ACTIVITY:
Would you please return every line from the listing that contains the word "lines"?

GIVEN RECORDS:
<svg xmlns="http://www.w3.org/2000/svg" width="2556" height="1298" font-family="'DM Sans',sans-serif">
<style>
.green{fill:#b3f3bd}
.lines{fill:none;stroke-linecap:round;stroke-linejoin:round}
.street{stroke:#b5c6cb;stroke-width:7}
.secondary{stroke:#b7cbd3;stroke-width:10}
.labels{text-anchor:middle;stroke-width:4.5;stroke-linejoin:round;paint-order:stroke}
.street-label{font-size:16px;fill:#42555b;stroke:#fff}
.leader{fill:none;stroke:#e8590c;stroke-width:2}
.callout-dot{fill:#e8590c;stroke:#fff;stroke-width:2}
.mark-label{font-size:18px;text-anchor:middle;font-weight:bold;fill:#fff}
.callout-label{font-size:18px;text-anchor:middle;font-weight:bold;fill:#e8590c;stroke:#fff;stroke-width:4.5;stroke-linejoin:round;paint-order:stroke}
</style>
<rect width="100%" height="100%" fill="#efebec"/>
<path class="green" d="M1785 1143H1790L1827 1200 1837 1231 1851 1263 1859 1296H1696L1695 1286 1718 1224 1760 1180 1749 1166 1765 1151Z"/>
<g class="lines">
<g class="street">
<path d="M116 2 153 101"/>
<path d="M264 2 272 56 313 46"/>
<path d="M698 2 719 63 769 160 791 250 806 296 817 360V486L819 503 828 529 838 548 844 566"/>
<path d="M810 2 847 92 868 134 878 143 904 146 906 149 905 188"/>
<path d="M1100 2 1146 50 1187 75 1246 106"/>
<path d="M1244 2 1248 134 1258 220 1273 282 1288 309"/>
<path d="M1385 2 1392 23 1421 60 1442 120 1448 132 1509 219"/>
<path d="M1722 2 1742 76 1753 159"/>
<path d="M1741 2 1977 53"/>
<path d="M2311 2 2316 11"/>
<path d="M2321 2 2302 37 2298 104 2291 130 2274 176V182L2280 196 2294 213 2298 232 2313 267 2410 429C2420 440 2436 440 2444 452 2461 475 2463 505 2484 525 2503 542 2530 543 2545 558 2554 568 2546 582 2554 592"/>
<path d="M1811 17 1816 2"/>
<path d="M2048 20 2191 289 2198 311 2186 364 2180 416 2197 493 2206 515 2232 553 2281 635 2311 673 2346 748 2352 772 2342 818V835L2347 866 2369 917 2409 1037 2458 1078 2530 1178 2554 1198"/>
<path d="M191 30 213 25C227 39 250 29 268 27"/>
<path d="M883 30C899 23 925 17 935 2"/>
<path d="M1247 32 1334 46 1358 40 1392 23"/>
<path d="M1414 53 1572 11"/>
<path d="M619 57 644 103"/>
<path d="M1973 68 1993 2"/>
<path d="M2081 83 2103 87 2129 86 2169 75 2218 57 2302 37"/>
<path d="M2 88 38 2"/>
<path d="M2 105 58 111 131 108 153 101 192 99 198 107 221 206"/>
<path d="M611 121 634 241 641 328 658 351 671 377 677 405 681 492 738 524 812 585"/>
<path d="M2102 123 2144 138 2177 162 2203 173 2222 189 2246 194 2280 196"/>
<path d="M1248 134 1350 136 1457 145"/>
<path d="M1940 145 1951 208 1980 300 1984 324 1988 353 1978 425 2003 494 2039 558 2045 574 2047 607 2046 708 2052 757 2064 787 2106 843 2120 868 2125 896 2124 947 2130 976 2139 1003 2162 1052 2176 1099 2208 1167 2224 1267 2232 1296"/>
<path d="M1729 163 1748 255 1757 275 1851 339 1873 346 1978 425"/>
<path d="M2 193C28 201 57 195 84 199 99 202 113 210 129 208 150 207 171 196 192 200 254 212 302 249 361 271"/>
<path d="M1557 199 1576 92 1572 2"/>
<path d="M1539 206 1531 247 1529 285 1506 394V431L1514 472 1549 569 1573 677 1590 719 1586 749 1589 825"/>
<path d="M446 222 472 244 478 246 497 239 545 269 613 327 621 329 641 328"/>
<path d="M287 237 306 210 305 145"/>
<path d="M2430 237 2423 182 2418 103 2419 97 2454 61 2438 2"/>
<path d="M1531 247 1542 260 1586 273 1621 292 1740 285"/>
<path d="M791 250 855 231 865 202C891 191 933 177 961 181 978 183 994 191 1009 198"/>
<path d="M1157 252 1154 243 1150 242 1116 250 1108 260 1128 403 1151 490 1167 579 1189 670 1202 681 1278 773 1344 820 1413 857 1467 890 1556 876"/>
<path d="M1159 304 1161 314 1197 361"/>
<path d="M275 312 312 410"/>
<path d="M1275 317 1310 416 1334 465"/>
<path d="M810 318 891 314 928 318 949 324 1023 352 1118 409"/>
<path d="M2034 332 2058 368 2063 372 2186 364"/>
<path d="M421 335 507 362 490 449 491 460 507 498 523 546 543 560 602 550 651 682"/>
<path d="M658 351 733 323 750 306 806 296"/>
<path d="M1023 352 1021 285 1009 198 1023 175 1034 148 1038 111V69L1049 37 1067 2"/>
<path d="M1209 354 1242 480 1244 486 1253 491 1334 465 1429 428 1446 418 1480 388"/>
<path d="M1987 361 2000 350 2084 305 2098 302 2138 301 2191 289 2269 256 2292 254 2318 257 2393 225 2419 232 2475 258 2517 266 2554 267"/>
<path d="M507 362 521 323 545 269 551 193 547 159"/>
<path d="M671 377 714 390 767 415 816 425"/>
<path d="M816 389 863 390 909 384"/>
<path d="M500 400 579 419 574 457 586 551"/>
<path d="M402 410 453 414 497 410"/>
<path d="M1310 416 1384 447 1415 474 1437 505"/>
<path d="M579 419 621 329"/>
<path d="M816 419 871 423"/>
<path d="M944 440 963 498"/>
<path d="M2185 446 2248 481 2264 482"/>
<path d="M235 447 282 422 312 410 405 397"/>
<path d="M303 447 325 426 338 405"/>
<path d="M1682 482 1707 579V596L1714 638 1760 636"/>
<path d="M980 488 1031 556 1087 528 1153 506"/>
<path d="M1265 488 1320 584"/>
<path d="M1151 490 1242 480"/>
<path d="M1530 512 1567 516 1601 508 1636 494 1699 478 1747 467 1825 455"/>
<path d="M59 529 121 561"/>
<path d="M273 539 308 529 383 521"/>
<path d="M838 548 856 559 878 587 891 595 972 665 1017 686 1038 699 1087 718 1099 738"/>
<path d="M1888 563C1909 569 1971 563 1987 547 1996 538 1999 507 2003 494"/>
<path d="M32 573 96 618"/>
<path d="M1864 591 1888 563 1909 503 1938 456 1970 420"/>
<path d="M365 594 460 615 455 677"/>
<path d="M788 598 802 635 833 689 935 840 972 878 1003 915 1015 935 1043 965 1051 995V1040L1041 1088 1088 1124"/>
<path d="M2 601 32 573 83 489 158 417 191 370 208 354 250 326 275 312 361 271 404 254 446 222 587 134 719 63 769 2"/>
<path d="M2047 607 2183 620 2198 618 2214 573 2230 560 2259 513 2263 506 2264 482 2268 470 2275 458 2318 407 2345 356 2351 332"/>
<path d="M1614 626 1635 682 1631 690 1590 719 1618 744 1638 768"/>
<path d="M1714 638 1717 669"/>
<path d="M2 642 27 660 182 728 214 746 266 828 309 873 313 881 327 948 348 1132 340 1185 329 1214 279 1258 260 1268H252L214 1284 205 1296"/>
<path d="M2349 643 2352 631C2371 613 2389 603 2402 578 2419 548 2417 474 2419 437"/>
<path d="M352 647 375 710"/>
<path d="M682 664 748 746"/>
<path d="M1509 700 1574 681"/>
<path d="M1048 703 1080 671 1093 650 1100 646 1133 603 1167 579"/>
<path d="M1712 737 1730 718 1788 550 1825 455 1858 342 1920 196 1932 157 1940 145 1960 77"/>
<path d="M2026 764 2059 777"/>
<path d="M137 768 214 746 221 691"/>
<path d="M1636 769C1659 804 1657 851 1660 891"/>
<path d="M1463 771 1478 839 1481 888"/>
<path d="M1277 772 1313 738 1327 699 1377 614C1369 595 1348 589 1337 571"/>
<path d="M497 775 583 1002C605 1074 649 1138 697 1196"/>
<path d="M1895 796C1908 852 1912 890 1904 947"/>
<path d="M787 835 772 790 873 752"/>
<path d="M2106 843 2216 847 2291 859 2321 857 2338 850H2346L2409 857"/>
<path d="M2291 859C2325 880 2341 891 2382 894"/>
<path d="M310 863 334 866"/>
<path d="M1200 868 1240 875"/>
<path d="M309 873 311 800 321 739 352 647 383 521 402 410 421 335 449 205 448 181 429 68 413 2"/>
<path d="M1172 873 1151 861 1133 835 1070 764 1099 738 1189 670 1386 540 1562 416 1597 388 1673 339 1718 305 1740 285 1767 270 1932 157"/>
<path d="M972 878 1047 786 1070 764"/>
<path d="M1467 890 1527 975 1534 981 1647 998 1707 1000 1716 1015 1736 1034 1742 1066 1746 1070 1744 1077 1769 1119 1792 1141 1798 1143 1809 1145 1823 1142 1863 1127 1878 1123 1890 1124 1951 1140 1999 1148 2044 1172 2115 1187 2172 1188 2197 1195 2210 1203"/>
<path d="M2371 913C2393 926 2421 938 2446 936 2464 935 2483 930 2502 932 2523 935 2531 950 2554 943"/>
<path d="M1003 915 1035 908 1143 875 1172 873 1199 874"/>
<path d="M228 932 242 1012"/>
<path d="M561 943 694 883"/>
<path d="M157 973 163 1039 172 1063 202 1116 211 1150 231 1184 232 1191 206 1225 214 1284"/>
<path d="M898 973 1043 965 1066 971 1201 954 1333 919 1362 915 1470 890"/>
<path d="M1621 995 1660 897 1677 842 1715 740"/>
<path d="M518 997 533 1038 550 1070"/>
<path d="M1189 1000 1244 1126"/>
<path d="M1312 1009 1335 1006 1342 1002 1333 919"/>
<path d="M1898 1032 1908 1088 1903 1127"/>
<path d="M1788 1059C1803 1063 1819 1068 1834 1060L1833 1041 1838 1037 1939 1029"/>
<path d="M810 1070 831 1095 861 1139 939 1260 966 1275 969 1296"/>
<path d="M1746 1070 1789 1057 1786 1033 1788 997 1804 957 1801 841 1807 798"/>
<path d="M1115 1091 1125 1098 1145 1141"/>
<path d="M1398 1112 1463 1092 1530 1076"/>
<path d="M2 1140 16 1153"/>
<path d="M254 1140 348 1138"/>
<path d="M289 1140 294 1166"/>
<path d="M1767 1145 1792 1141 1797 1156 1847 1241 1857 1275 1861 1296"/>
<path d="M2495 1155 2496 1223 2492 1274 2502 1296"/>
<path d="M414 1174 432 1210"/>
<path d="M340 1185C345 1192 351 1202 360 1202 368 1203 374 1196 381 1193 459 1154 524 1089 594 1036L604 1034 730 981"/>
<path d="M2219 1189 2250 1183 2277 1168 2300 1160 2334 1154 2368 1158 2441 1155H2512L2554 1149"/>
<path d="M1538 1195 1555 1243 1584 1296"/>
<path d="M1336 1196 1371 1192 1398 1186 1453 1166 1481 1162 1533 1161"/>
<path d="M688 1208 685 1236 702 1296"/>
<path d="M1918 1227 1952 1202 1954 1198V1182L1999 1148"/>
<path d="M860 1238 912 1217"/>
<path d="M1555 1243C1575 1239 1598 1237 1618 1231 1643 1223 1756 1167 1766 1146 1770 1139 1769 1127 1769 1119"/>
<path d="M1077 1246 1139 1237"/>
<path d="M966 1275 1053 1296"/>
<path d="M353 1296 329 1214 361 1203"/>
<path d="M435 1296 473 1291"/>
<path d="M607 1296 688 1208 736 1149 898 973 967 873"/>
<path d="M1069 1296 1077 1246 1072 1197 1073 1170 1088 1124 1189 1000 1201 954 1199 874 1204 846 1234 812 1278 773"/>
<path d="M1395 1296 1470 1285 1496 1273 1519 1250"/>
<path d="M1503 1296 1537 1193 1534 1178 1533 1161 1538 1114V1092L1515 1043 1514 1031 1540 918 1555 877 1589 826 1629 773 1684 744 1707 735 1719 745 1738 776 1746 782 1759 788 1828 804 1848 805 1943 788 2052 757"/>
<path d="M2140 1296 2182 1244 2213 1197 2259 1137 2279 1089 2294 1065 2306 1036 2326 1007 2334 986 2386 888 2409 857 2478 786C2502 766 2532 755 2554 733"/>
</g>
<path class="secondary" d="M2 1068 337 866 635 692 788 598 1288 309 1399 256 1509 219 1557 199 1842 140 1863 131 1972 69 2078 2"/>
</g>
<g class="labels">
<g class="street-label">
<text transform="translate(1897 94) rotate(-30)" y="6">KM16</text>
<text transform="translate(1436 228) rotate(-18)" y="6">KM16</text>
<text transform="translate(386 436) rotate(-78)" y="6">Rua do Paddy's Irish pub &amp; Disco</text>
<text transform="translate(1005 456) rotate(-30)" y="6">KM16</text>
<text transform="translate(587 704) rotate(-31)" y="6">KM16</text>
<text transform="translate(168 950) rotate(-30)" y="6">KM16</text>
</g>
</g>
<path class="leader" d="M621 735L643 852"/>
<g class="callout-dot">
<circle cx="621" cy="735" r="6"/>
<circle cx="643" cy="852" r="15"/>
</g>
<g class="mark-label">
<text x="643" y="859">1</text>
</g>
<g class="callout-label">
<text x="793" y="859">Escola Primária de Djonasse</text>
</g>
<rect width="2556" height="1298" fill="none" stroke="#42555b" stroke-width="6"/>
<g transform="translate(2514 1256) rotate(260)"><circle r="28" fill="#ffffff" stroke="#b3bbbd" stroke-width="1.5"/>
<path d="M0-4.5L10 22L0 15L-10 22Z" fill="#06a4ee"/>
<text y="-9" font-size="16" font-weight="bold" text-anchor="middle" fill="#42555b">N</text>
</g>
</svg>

RESPONSE FOR THIS EXERCISE:
.lines{fill:none;stroke-linecap:round;stroke-linejoin:round}
<g class="lines">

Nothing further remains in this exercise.